Work to complete: Repeat every record exactly, but omit the images.

Data records:

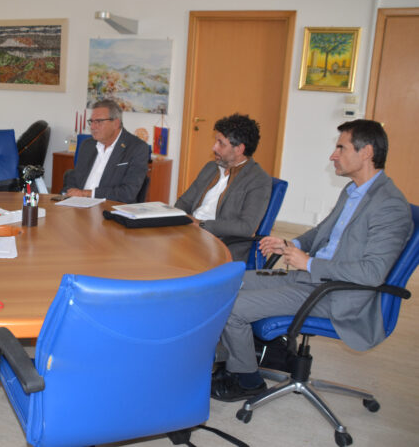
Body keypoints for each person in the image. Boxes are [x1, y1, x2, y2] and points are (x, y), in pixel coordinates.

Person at [211, 119, 413, 402]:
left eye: (341, 148)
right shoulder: (353, 190)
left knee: (233, 307)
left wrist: (307, 263)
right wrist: (291, 244)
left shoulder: (389, 205)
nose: (333, 155)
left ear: (366, 152)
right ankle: (233, 358)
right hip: (313, 278)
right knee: (225, 283)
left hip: (337, 293)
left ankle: (247, 380)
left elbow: (372, 273)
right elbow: (322, 232)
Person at [175, 113, 272, 262]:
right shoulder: (210, 168)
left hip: (221, 244)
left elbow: (246, 227)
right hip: (191, 234)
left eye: (221, 143)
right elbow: (184, 202)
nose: (214, 147)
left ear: (239, 149)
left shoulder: (258, 180)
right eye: (216, 141)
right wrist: (178, 219)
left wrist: (201, 224)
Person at [61, 99, 150, 203]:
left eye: (98, 122)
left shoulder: (137, 148)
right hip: (78, 205)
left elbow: (128, 193)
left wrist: (87, 194)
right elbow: (75, 179)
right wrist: (68, 192)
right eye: (91, 122)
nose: (92, 127)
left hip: (110, 207)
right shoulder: (87, 145)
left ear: (116, 123)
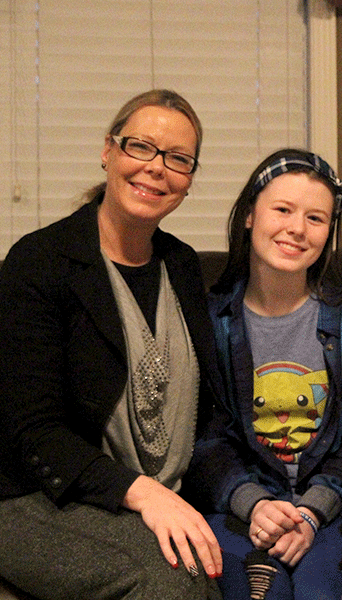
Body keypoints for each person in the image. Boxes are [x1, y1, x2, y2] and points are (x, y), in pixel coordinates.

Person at [0, 89, 223, 599]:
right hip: (31, 495)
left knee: (212, 568)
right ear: (109, 151)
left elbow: (206, 409)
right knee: (171, 578)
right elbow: (32, 431)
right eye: (140, 147)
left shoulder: (182, 266)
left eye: (178, 159)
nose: (156, 168)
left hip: (143, 493)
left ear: (188, 180)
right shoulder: (40, 263)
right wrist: (144, 494)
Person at [186, 149, 342, 600]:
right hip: (238, 508)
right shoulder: (211, 320)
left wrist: (313, 511)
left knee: (320, 592)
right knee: (264, 594)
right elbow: (202, 437)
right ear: (249, 216)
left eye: (316, 218)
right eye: (282, 210)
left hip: (335, 511)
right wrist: (253, 503)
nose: (297, 228)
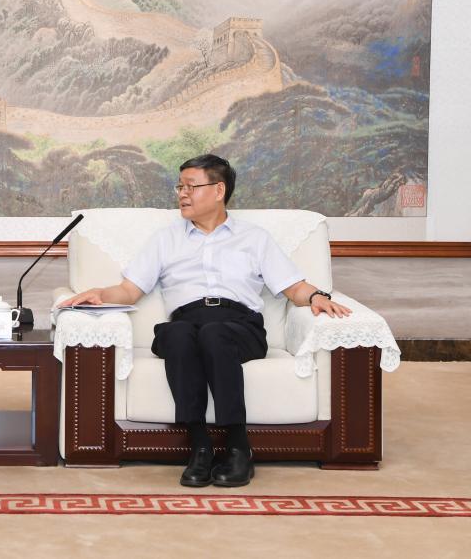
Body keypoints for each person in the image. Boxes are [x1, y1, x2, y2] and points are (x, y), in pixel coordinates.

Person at [59, 154, 351, 487]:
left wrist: (316, 297)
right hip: (186, 322)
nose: (182, 194)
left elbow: (294, 287)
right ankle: (200, 446)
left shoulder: (254, 238)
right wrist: (99, 293)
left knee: (214, 334)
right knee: (178, 335)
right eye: (180, 187)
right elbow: (129, 290)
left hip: (240, 326)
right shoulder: (166, 239)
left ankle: (239, 447)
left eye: (191, 186)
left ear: (218, 190)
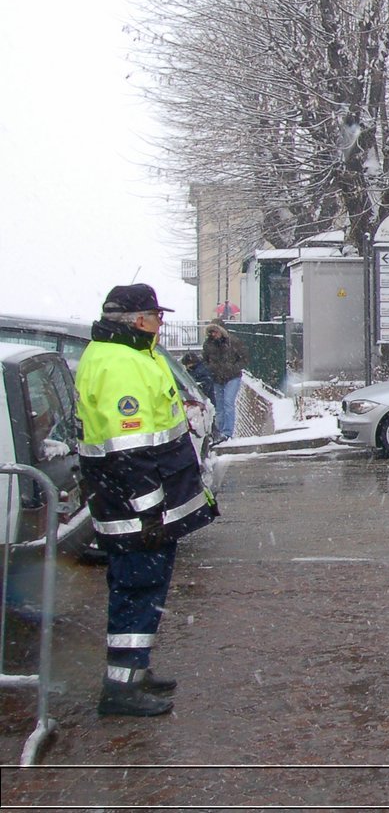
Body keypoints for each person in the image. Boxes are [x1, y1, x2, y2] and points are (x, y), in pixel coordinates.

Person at [75, 284, 218, 716]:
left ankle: (134, 672)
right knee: (137, 588)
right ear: (137, 319)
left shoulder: (133, 354)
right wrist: (149, 508)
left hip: (138, 507)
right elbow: (128, 450)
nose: (160, 322)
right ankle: (120, 688)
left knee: (143, 589)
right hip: (136, 510)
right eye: (155, 316)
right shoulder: (120, 364)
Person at [202, 318, 249, 442]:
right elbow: (205, 360)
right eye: (211, 332)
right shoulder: (208, 344)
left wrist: (233, 368)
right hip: (217, 378)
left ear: (221, 331)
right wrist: (211, 369)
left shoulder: (233, 342)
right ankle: (219, 431)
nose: (213, 334)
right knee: (219, 406)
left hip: (232, 377)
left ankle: (227, 432)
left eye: (215, 331)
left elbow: (244, 358)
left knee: (228, 403)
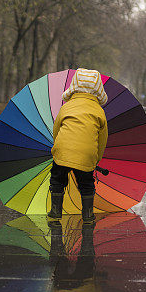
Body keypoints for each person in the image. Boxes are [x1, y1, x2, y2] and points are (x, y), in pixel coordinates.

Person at [49, 68, 108, 222]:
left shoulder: (66, 107)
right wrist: (96, 160)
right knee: (86, 183)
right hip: (87, 155)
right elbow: (102, 140)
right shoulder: (99, 111)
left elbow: (57, 131)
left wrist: (56, 150)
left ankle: (55, 211)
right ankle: (88, 214)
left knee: (57, 179)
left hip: (62, 152)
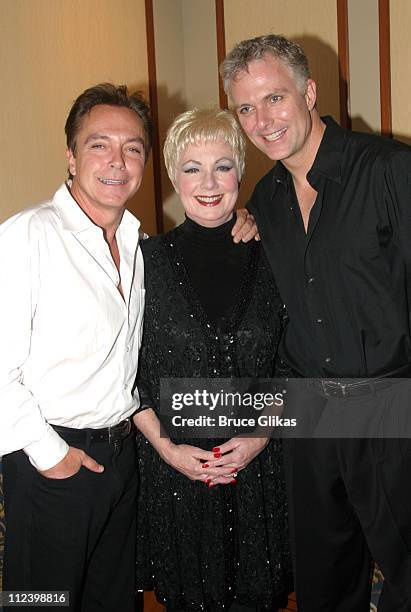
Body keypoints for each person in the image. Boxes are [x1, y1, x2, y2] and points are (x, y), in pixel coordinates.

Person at [0, 83, 255, 610]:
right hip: (51, 459)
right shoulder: (28, 236)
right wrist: (52, 457)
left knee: (115, 599)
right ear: (70, 155)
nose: (117, 161)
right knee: (37, 600)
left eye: (132, 148)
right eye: (99, 144)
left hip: (122, 459)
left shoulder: (142, 249)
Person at [220, 34, 411, 612]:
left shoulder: (389, 171)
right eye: (246, 108)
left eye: (275, 98)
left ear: (308, 91)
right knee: (325, 583)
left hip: (390, 411)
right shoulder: (266, 199)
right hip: (310, 418)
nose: (263, 120)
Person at [133, 108, 293, 612]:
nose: (208, 182)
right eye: (192, 167)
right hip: (176, 473)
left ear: (240, 173)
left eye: (222, 166)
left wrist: (257, 437)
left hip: (260, 471)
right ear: (172, 177)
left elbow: (294, 364)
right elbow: (128, 375)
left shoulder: (277, 258)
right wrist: (168, 450)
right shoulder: (142, 262)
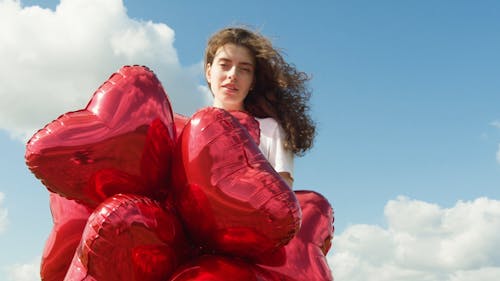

Answer space:
Body keypoints for each person in the image. Boxes are [x1, y1, x2, y2] and points are (x, y), in pixel coordinates.

Person at [211, 119, 413, 402]:
left eye: (341, 148)
right shoulder: (353, 190)
left knee: (233, 307)
left wrist: (307, 263)
right wrist: (291, 244)
left shoulder: (389, 205)
nose: (333, 155)
left ear: (366, 152)
right ankle: (233, 358)
right hip: (313, 278)
right knee: (225, 283)
left hip: (337, 293)
left ankle: (247, 380)
left elbow: (372, 273)
right elbow: (322, 232)
Person at [175, 113, 272, 262]:
right shoulder: (210, 168)
left hip: (221, 244)
left elbow: (246, 227)
right hip: (191, 234)
left eye: (221, 143)
right elbow: (184, 202)
nose: (214, 147)
left ear: (239, 149)
left shoulder: (258, 180)
right eye: (216, 141)
right wrist: (178, 219)
left wrist: (201, 224)
Person at [61, 99, 150, 203]:
left eye: (98, 122)
left shoulder: (137, 148)
right hip: (78, 205)
left elbow: (128, 193)
left wrist: (87, 194)
right elbow: (75, 179)
right wrist: (68, 192)
right eye: (91, 122)
nose: (92, 127)
left hip: (110, 207)
right shoulder: (87, 145)
left ear: (116, 123)
Body keypoints for each person in the image. Boxes are [x1, y1, x2, y2] and points are (x, y), in pixel coordinates.

Person at [0, 89, 223, 599]:
right hip: (31, 495)
left knee: (212, 568)
right ear: (109, 151)
left elbow: (206, 409)
right knee: (171, 578)
right elbow: (32, 431)
right eye: (140, 147)
left shoulder: (182, 266)
left eye: (178, 159)
nose: (156, 168)
left hip: (143, 493)
left ear: (188, 180)
right shoulder: (40, 263)
right wrist: (144, 494)
Person at [186, 149, 342, 600]:
right hip: (238, 508)
right shoulder: (211, 320)
left wrist: (313, 511)
left knee: (320, 592)
right knee: (264, 594)
right elbow: (202, 437)
right ear: (249, 216)
left eye: (316, 218)
right eye: (282, 210)
left hip: (335, 511)
right wrist: (253, 503)
nose: (297, 228)
Body keypoints for each person in the image. Boxes are [x1, y1, x2, y2] and points are (x, y), in pixel coordinates.

Person at [59, 154, 351, 487]:
left wrist: (316, 297)
right hip: (186, 322)
nose: (182, 194)
left elbow: (294, 287)
right ankle: (200, 446)
left shoulder: (254, 238)
right wrist: (99, 293)
left knee: (214, 334)
right knee: (178, 335)
right eye: (180, 187)
right elbow: (129, 290)
left hip: (240, 326)
right shoulder: (166, 239)
left ankle: (239, 447)
left eye: (191, 186)
left ear: (218, 190)
Body keypoints for each person in the image. Boxes are [x1, y1, x2, y2] and points are (x, y), in pixel coordinates.

Person at [75, 284, 218, 716]:
left ankle: (134, 672)
right knee: (137, 588)
right ear: (137, 319)
left shoulder: (133, 354)
right wrist: (149, 508)
left hip: (138, 507)
right elbow: (128, 450)
nose: (160, 322)
right ankle: (120, 688)
left knee: (143, 589)
right hip: (136, 510)
right eye: (155, 316)
right shoulder: (120, 364)
Person at [202, 318, 249, 442]:
right elbow: (205, 360)
right eye: (211, 332)
right shoulder: (208, 344)
left wrist: (233, 368)
right hip: (217, 378)
left ear: (221, 331)
right wrist: (211, 369)
left shoulder: (233, 342)
right ankle: (219, 431)
nose: (213, 334)
right knee: (219, 406)
left hip: (232, 377)
left ankle: (227, 432)
left eye: (215, 331)
left elbow: (244, 358)
left knee: (228, 403)
Body keypoints for each person in the image. Boxes are [x1, y1, x2, y2] and points are (x, y), in pixel coordinates.

Person at [49, 68, 108, 222]:
left shoulder: (66, 107)
right wrist: (96, 160)
right knee: (86, 183)
right hip: (87, 155)
right elbow: (102, 140)
right shoulder: (99, 111)
left elbow: (57, 131)
left wrist: (56, 150)
left ankle: (55, 211)
right ankle: (88, 214)
left knee: (57, 179)
left hip: (62, 152)
Body keypoints for each person in the image. Boxes are [x1, y1, x2, y2] and points are (x, y), in pixel coordinates.

Person at [0, 83, 255, 610]:
right hip: (51, 459)
right shoulder: (28, 236)
right wrist: (52, 457)
left knee: (115, 599)
right ear: (70, 155)
nose: (117, 161)
right knee: (37, 600)
left eye: (132, 148)
right eye: (99, 144)
left hip: (122, 459)
left shoulder: (142, 249)
Person at [220, 34, 411, 612]:
left shoulder: (389, 171)
right eye: (246, 108)
left eye: (275, 98)
left ear: (308, 91)
right knee: (325, 583)
left hip: (390, 411)
right shoulder: (266, 199)
right hip: (310, 418)
nose: (263, 120)
Person at [133, 108, 293, 612]:
nose: (208, 182)
right eye: (192, 167)
right hip: (176, 473)
left ear: (240, 173)
left eye: (222, 166)
left wrist: (257, 437)
left hip: (260, 471)
right ear: (172, 177)
left elbow: (294, 364)
right elbow: (128, 375)
left shoulder: (277, 258)
right wrist: (168, 450)
right shoulder: (142, 262)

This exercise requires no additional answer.